What you have to do:
Reproduce exactly the line that includes "Diagnostic état des risques et pollution (ERP) à ST GERMAIN" and all lines after it, ending with the last line of the data.

+++ Records for the exercise

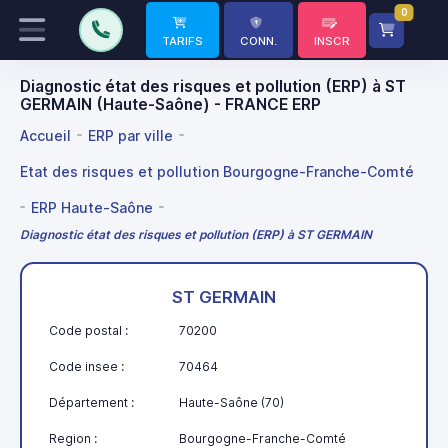
0
TARIFS
CONN.
INSCR
Diagnostic état des risques et pollution (ERP) à ST
GERMAIN (Haute-Saône) - FRANCE ERP
Accueil
ERP par ville
Etat des risques et pollution Bourgogne-Franche-Comté
ERP Haute-Saône
Diagnostic état des risques et pollution (ERP) à ST GERMAIN
ST GERMAIN
Code postal :
70200
Code insee :
70464
Département :
Haute-Saône (70)
Region :
Bourgogne-Franche-Comté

++++++

Response to this task:
Diagnostic état des risques et pollution (ERP) à ST GERMAIN
ST GERMAIN
Code postal :
70200
Code insee :
70464
Département :
Haute-Saône (70)
Region :
Bourgogne-Franche-Comté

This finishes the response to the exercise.